Having declared the lease void, the court did not rule on the issue of whether MGPO should have to share in the costs of the build-out (because at some point it did learn of the AUL and allowed the owner to continue the build out ). It said that issue presented a question of fact beyond the bounds of the summary judgment motion that the court was asked to rule upon.

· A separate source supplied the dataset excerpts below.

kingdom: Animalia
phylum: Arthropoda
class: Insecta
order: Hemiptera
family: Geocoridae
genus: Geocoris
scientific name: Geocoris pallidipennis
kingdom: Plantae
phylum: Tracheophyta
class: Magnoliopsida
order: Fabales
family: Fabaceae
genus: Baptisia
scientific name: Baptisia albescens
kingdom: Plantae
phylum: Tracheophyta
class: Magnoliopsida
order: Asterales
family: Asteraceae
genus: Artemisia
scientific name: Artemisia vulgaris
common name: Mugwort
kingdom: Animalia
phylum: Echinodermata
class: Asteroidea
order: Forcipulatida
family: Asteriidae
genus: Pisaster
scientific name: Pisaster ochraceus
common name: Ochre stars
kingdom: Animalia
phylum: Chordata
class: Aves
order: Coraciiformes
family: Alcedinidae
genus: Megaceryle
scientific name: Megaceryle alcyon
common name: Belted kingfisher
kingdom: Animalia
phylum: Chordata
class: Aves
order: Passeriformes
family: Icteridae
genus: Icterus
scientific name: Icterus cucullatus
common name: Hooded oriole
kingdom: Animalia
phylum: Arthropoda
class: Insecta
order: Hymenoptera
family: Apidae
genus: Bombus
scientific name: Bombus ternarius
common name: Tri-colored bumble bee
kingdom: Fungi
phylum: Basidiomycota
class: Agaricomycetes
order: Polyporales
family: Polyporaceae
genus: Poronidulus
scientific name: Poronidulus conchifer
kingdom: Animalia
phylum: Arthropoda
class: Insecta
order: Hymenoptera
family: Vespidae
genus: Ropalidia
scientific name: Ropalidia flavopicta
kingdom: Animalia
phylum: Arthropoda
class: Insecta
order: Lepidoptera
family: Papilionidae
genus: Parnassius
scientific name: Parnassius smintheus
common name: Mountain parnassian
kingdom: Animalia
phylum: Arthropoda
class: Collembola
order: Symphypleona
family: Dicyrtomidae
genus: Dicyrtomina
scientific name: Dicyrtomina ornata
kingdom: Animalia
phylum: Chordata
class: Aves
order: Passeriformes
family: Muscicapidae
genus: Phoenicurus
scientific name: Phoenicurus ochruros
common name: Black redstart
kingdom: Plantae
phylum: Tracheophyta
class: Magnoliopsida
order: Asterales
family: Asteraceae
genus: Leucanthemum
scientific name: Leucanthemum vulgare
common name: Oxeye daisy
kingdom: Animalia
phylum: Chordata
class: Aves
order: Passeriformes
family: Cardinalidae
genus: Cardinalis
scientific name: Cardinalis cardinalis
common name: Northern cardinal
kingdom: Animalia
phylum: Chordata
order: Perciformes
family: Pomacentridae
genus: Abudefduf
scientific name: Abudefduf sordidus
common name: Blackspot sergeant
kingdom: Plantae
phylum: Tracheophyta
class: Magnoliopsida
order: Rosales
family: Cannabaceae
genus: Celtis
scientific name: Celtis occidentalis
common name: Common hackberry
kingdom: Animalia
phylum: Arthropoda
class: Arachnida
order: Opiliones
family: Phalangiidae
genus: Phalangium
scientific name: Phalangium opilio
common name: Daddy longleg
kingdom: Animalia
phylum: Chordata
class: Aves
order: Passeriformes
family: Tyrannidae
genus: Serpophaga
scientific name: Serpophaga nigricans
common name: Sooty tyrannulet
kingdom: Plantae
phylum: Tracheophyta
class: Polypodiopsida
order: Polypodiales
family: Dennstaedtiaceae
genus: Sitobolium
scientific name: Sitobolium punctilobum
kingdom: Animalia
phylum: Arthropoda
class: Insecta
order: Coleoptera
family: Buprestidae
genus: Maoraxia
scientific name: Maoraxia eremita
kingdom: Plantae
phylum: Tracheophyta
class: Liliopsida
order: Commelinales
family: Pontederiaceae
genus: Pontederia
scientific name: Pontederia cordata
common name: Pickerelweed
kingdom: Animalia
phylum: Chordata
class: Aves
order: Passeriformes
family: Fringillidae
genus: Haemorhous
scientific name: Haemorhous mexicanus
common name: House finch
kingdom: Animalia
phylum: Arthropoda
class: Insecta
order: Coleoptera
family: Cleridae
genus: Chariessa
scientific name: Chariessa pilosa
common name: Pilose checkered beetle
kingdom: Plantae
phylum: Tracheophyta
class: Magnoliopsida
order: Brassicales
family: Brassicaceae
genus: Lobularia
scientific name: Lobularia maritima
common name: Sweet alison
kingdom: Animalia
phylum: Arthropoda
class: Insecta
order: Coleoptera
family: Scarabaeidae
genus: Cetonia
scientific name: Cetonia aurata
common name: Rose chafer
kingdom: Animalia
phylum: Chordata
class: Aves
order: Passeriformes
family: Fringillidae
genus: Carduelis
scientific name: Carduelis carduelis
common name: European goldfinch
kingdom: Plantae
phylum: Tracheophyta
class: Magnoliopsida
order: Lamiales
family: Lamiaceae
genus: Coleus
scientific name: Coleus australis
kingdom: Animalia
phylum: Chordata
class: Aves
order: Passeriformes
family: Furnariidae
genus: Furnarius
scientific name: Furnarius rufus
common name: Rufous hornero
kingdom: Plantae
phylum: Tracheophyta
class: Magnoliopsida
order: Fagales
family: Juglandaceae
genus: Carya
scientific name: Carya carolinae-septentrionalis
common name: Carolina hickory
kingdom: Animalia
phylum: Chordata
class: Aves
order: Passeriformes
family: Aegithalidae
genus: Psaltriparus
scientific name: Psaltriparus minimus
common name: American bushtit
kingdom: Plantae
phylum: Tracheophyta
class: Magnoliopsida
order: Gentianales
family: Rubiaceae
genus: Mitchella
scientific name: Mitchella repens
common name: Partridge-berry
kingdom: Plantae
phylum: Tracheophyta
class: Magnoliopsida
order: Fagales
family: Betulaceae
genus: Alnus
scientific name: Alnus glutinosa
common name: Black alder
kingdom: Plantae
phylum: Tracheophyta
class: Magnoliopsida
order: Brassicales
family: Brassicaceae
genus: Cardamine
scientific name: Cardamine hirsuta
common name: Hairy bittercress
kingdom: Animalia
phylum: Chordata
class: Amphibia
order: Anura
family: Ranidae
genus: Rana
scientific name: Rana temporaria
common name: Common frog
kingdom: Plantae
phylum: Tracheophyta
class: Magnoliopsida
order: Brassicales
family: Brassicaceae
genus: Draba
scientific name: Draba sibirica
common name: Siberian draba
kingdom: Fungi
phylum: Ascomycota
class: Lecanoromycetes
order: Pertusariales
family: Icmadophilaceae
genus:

Could a similar scenario happen in Pennsylvania? Act 2 specifically requires that deed notices be provided for all brownfield sites that do not meet either the background or residential statewide health standard. In addition, agreements entered into with PADEP under Act 2, such as SIA Agreements and Buyer-Seller Agreements, contain provisions requiring specific deed notices restricting future uses of the property. In the event that such a notice was not provided, could a lessee argue that the failure to include the notice in a lease voids the relevant lease agreement? Probably not. Unlike in Massachusetts, there is no language in Act 2 or, for that matter in HSCA, indicating that the notice is for the benefit of lessees. In both instances, the statutes talk about a "deed notice". HSCA puts the responsibility for making the deed notice on a "grantor" as part of the "conveyance of property." With that said, what about a situation in which the seller of a property failed to include the deed notice required by HSCA and Act 2? Well, there you might find yourself in a situation similar to the Massachusetts Superior Court looking at the facts in the MGPO case. You'd have a comprehensive state regulatory program that governs the remediation of contaminated properties. You'd also have state law requiring the inclusion of a deed notice for the conveyance of property that doesn't meet the background or residential statewide health standard under Act 2. It would be possible, therefore, for a court in Pennsylvania to reach a similar conclusion (declaring a purchase agreement void) given the right factual circumstances.
The MGPO case is a very interesting case for brownfield practitioners. The lesson of the MGPO case is that when a state brownfield law requires that notice be provided of relevant land use restrictions, failure to provide that notice could trigger litigation and potentially undo a transaction. It's best to always understand the relevant notice requirements and be mindful of them.